++++ DATA RECORDS ++++

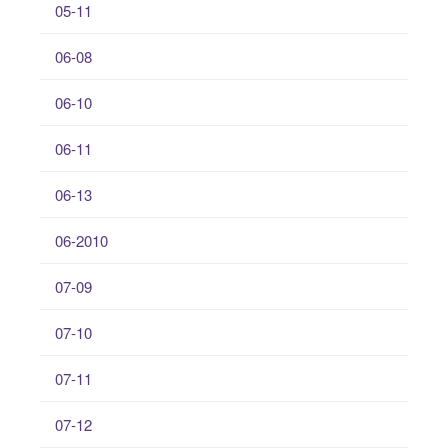
05-11
06-08
06-10
06-11
06-13
06-2010
07-09
07-10
07-11
07-12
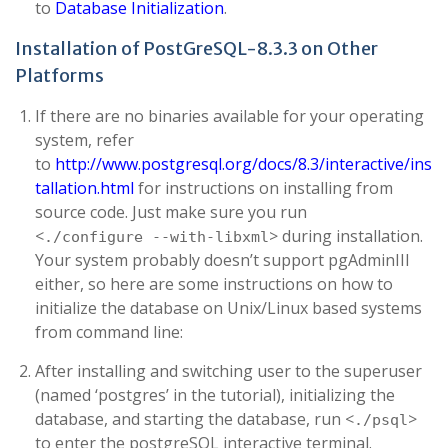
to
Database Initialization
.
Installation of PostGreSQL-8.3.3 on Other
Platforms
If there are no binaries available for your operating
system, refer
to
http://www.postgresql.org/docs/8.3/interactive/ins
tallation.html
for instructions on installing from
source code. Just make sure you run
<
> during installation.
./configure --with-libxml
Your system probably doesn’t support pgAdminIII
either, so here are some instructions on how to
initialize the database on Unix/Linux based systems
from command line:
After installing and switching user to the superuser
(named ‘postgres’ in the tutorial), initializing the
database, and starting the database, run <
>
./psql
to enter the postgreSQL interactive terminal.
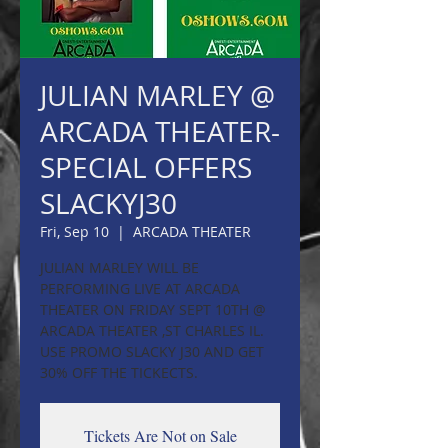
JULIAN MARLEY @
ARCADA THEATER-
SPECIAL OFFERS
SLACKYJ30
Fri, Sep 10
  |  
ARCADA THEATER
JULIAN MARLEY WILL BE
PERFORMING LIVE AT ARCADA
THEATER ON FRIDAY SEPT 10TH @
ARCADA THEATER ,ST CHARLES IL.
USE PROMO SLACKY J30 AND GET
30% OFF THE TICKECTS.
Tickets Are Not on Sale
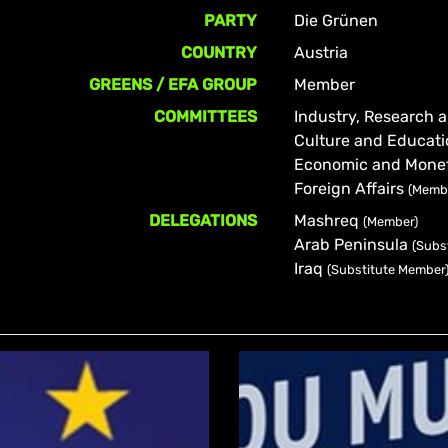
PARTY
Die Grünen
COUNTRY
Austria
GREENS / EFA GROUP
Member
COMMITTEES
Industry, Research
Culture and Educat
Economic and Monet
Foreign Affairs
(Memb
DELEGATIONS
Mashreq
(Member)
Arab Peninsula
(Subs
Iraq
(Substitute Member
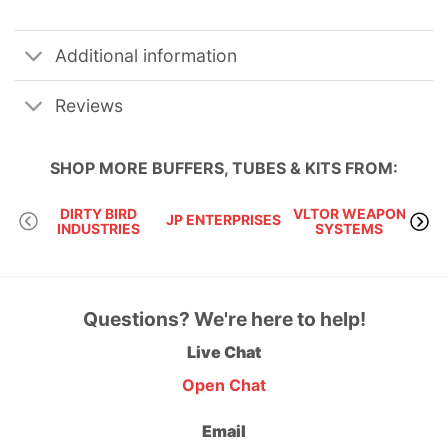
Additional information
Reviews
SHOP MORE
BUFFERS, TUBES & KITS
FROM:
DIRTY BIRD
VLTOR WEAPON
JP ENTERPRISES
KA
INDUSTRIES
SYSTEMS
Questions? We're here to help!
Live Chat
Open Chat
Email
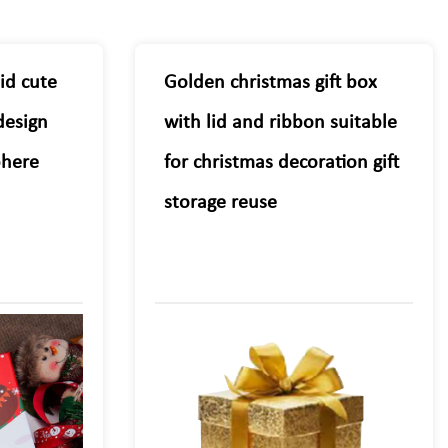
lid cute
Golden christmas gift box
design
with lid and ribbon suitable
phere
for christmas decoration gift
storage reuse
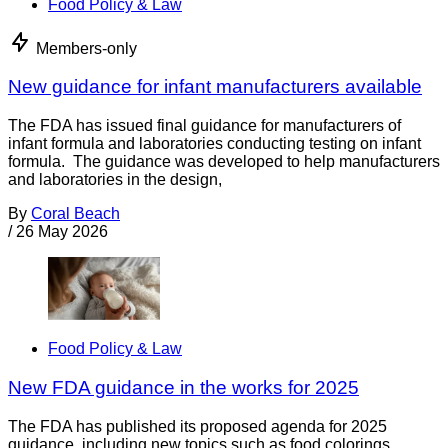
Food Policy & Law
Members-only
New guidance for infant manufacturers available
The FDA has issued final guidance for manufacturers of
infant formula and laboratories conducting testing on infant
formula. The guidance was developed to help manufacturers
and laboratories in the design,
By
Coral Beach
/
26 May 2026
Food Policy & Law
New FDA guidance in the works for 2025
The FDA has published its proposed agenda for 2025
guidance, including new topics such as food colorings.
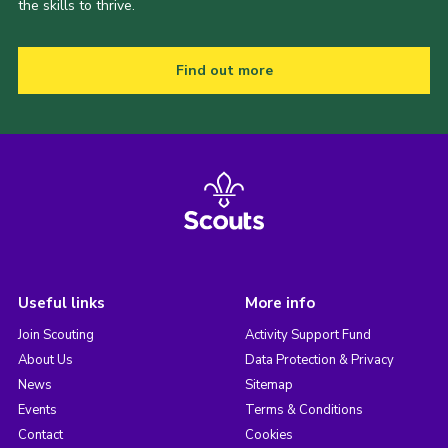
the skills to thrive.
Find out more
Useful links
More info
Join Scouting
Activity Support Fund
About Us
Data Protection & Privacy
News
Sitemap
Events
Terms & Conditions
Contact
Cookies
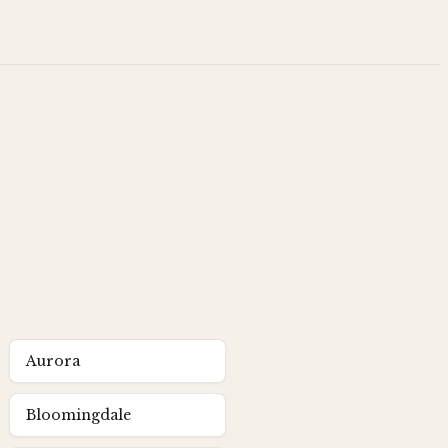
Aurora
Bloomingdale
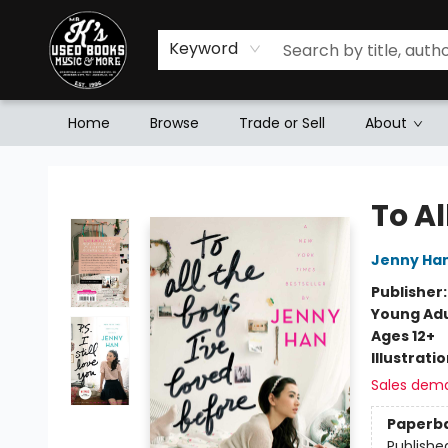
Keyword
Home
Browse
Trade or Sell
About
Mr. K's Used Books - Greenville
To Al
Jenny Ha
Publisher
Young Adu
Ages 12+
Illustrati
Sales dem
Paperb
Publishe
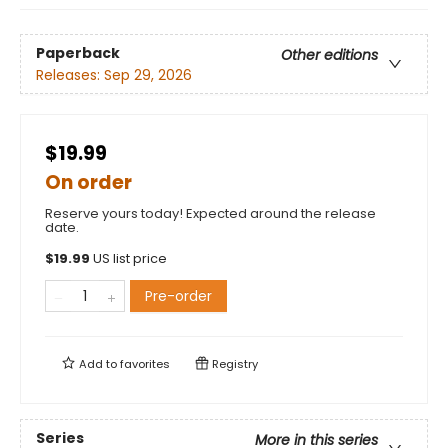
Paperback
Other editions
Releases:
Sep 29, 2026
$19.99
On order
Reserve yours today! Expected around the release
date.
$
19.99
US list price
Pre-order
Add to
favorites
Registry
Series
More in this series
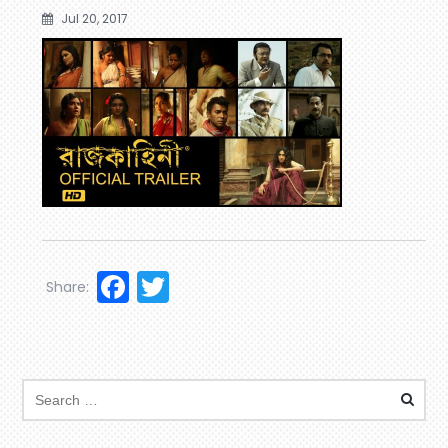
Jul 20, 2017
Facebook
Twitter
Share:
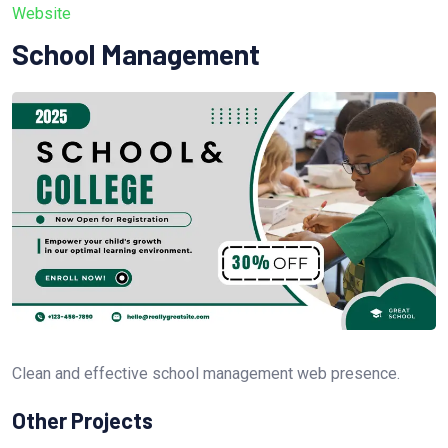
Website
School Management
Clean and effective school management web presence.
Other Projects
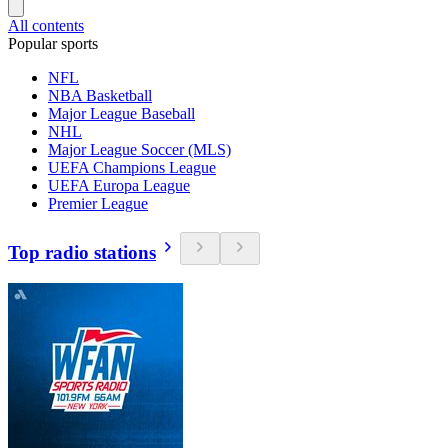
All contents
Popular sports
NFL
NBA Basketball
Major League Baseball
NHL
Major League Soccer (MLS)
UEFA Champions League
UEFA Europa League
Premier League
Top radio stations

++++

> [EXERCISE]: The data above should be returned in full, exactly as written, apart from its images.

> [ANSWER SPACE]:
05-11
06-08
06-10
06-11
06-13
06-2010
07-09
07-10
07-11
07-12
to
Database Initialization
.
Installation of PostGreSQL-8.3.3 on Other
Platforms
If there are no binaries available for your operating
system, refer
to
http://www.postgresql.org/docs/8.3/interactive/ins
tallation.html
for instructions on installing from
source code. Just make sure you run
<
> during installation.
./configure --with-libxml
Your system probably doesn’t support pgAdminIII
either, so here are some instructions on how to
initialize the database on Unix/Linux based systems
from command line:
After installing and switching user to the superuser
(named ‘postgres’ in the tutorial), initializing the
database, and starting the database, run <
>
./psql
to enter the postgreSQL interactive terminal.
JULIAN MARLEY @
ARCADA THEATER-
SPECIAL OFFERS
SLACKYJ30
Fri, Sep 10
  |  
ARCADA THEATER
JULIAN MARLEY WILL BE
PERFORMING LIVE AT ARCADA
THEATER ON FRIDAY SEPT 10TH @
ARCADA THEATER ,ST CHARLES IL.
USE PROMO SLACKY J30 AND GET
30% OFF THE TICKECTS.
Tickets Are Not on Sale
PARTY
Die Grünen
COUNTRY
Austria
GREENS / EFA GROUP
Member
COMMITTEES
Industry, Research
Culture and Educat
Economic and Monet
Foreign Affairs
(Memb
DELEGATIONS
Mashreq
(Member)
Arab Peninsula
(Subs
Iraq
(Substitute Member
Additional information
Reviews
SHOP MORE
BUFFERS, TUBES & KITS
FROM:
DIRTY BIRD
VLTOR WEAPON
JP ENTERPRISES
KA
INDUSTRIES
SYSTEMS
Questions? We're here to help!
Live Chat
Open Chat
Email
lid cute
Golden christmas gift box
design
with lid and ribbon suitable
phere
for christmas decoration gift
storage reuse
Food Policy & Law
Members-only
New guidance for infant manufacturers available
The FDA has issued final guidance for manufacturers of
infant formula and laboratories conducting testing on infant
formula. The guidance was developed to help manufacturers
and laboratories in the design,
By
Coral Beach
/
26 May 2026
Food Policy & Law
New FDA guidance in the works for 2025
The FDA has published its proposed agenda for 2025
guidance, including new topics such as food colorings.
the skills to thrive.
Find out more
Useful links
More info
Join Scouting
Activity Support Fund
About Us
Data Protection & Privacy
News
Sitemap
Events
Terms & Conditions
Contact
Cookies
Aurora
Bloomingdale
Keyword
Home
Browse
Trade or Sell
About
Mr. K's Used Books - Greenville
To Al
Jenny Ha
Publisher
Young Adu
Ages 12+
Illustrati
Sales dem
Paperb
Publishe
Paperback
Other editions
Releases:
Sep 29, 2026
$19.99
On order
Reserve yours today! Expected around the release
date.
$
19.99
US list price
Pre-order
Add to
favorites
Registry
Series
More in this series
Jul 20, 2017
Facebook
Twitter
Share:
Website
School Management
Clean and effective school management web presence.
Other Projects
All contents
Popular sports
NFL
NBA Basketball
Major League Baseball
NHL
Major League Soccer (MLS)
UEFA Champions League
UEFA Europa League
Premier League
Top radio stations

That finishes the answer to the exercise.